Happiness is the outcome of living a good life, not a product to be pursued. Happiness is not an outcome of the pursuit of random and selfish desires; it’s the outcome of orderly desire, pursued virtuously, in cooperation with others whom one respects and loves. We are happiest in “communities of virtue.”
Thought exercise: Here are a few basic guidelines to think about to set aside the “pursuit” of “happiness” in order to live well.
“Do unto others as you would have them do unto you.”
If someone asks forgiveness and means it, forgive that person.
Do the right thing, even when it’s the harder thing.
Tell the truth, but only when you’re very sure it’s the truth.
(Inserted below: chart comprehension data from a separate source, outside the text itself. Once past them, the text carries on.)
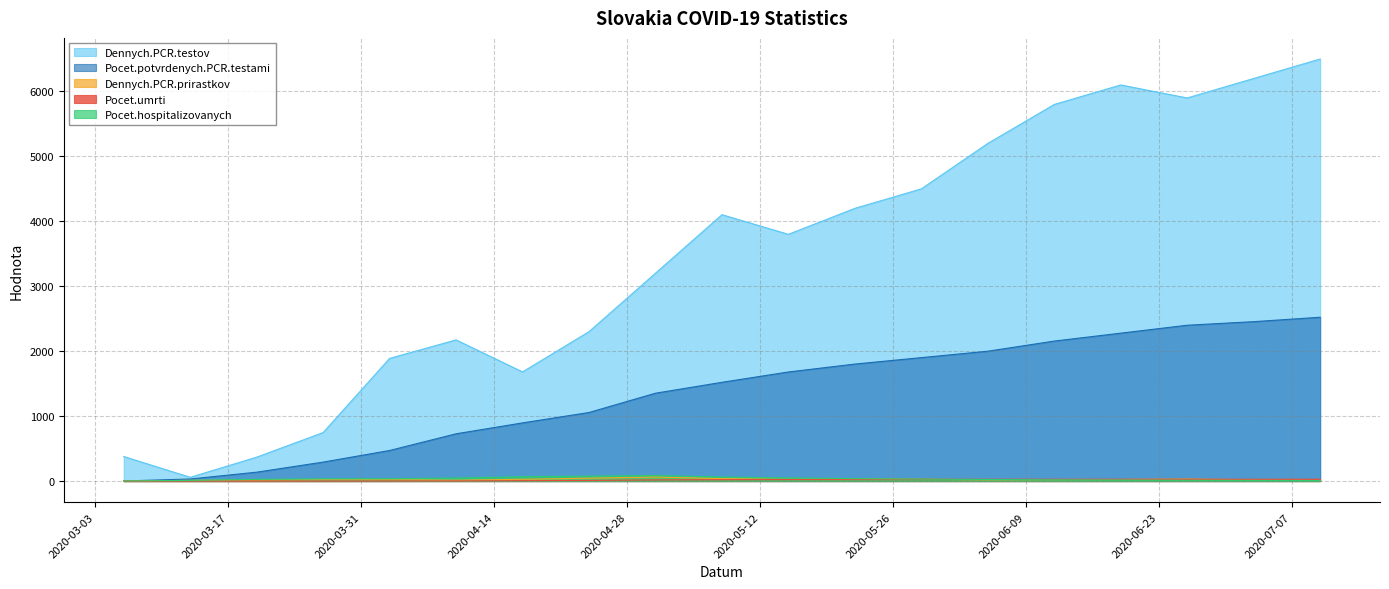

Reading left to right, transcribe all the data shown in this chart.

Dennych.PCR.testov: 2020-03-06=378	2020-03-13=58	2020-03-20=368	2020-03-27=747	2020-04-03=1889	2020-04-10=2174	2020-04-17=1681	2020-04-24=2301	2020-05-01=3201	2020-05-08=4102	2020-05-15=3800	2020-05-22=4200	2020-05-29=4500	2020-06-05=5200	2020-06-12=5800	2020-06-19=6100	2020-06-26=5900	2020-07-03=6200	2020-07-10=6500
Pocet.potvrdenych.PCR.testami: 2020-03-06=1	2020-03-13=32	2020-03-20=137	2020-03-27=292	2020-04-03=471	2020-04-10=728	2020-04-17=896	2020-04-24=1056	2020-05-01=1353	2020-05-08=1521	2020-05-15=1680	2020-05-22=1802	2020-05-29=1901	2020-06-05=2000	2020-06-12=2156	2020-06-19=2278	2020-06-26=2400	2020-07-03=2455	2020-07-10=2523
Dennych.PCR.prirastkov: 2020-03-06=1	2020-03-13=11	2020-03-20=14	2020-03-27=23	2020-04-03=21	2020-04-10=13	2020-04-17=28	2020-04-24=45	2020-05-01=62	2020-05-08=38	2020-05-15=25	2020-05-22=31	2020-05-29=28	2020-06-05=19	2020-06-12=22	2020-06-19=24	2020-06-26=31	2020-07-03=18	2020-07-10=14
Pocet.umrti: 2020-03-06=0	2020-03-13=0	2020-03-20=0	2020-03-27=0	2020-04-03=1	2020-04-10=2	2020-04-17=6	2020-04-24=10	2020-05-01=18	2020-05-08=22	2020-05-15=25	2020-05-22=27	2020-05-29=28	2020-06-05=28	2020-06-12=28	2020-06-19=28	2020-06-26=28	2020-07-03=28	2020-07-10=28
Pocet.hospitalizovanych: 2020-03-06=1	2020-03-13=11	2020-03-20=27	2020-03-27=33	2020-04-03=35	2020-04-10=47	2020-04-17=67	2020-04-24=76	2020-05-01=85	2020-05-08=62	2020-05-15=48	2020-05-22=38	2020-05-29=30	2020-06-05=24	2020-06-12=19	2020-06-19=16	2020-06-26=12	2020-07-03=10	2020-07-10=8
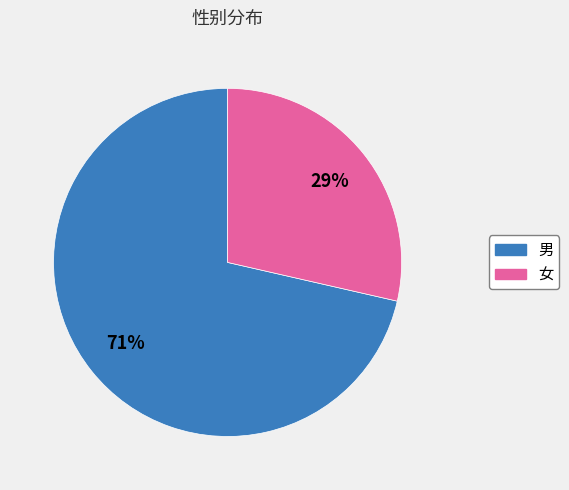

Which category has the smallest portion of the pie?

女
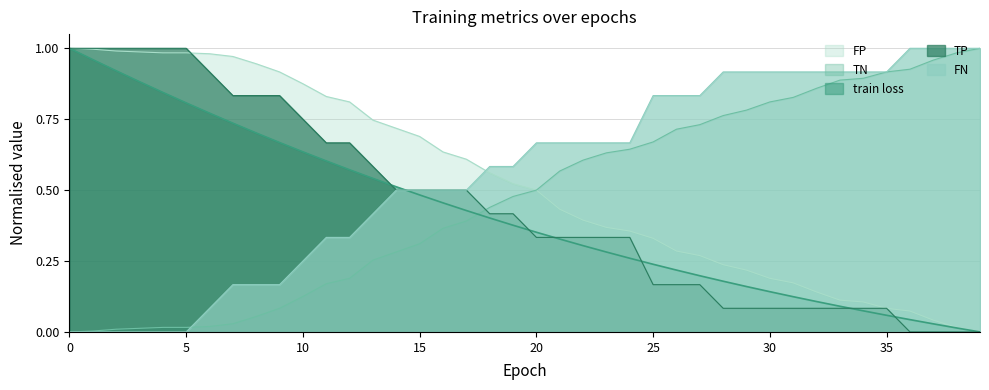

How many lines are shown in the chart?

5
Check and verify before you repeat hearsay.
Put others first.
Don’t manipulate people.
Don’t treat others as objects.
Be courteous and respectful.
Praise in public and criticize in private.
Be loyal to those who earn loyalty.
Don’t judge what you don’t know; and don’t gossip.
Don’t humiliate others; it’s the hardest thing to forgive — harder even than being assaulted.
Listen and watch, then take time to reflect.
Admit when you’re wrong.
Admit when you’ve done wrong and apologize when appropriate. (Real apology, not the kind where you qualify it, take it back, or retaliate: “I’m sorry, but . . .”)
Make amends, where possible, for harm you’ve done.
When you do things, do them as best you can, especially when what you do affects others.
Don’t be conceited or boastful, and don’t seek attention for its own sake.
Accept and welcome the authority of those from whom you can learn.
Apply the HALT rule: You can be your best for others when you take time to address these in yourself — hunger, anger, loneliness, and being tired. Eat, take time to settle down (acting in anger is almost always a really bad idea), talk with someone, and rest.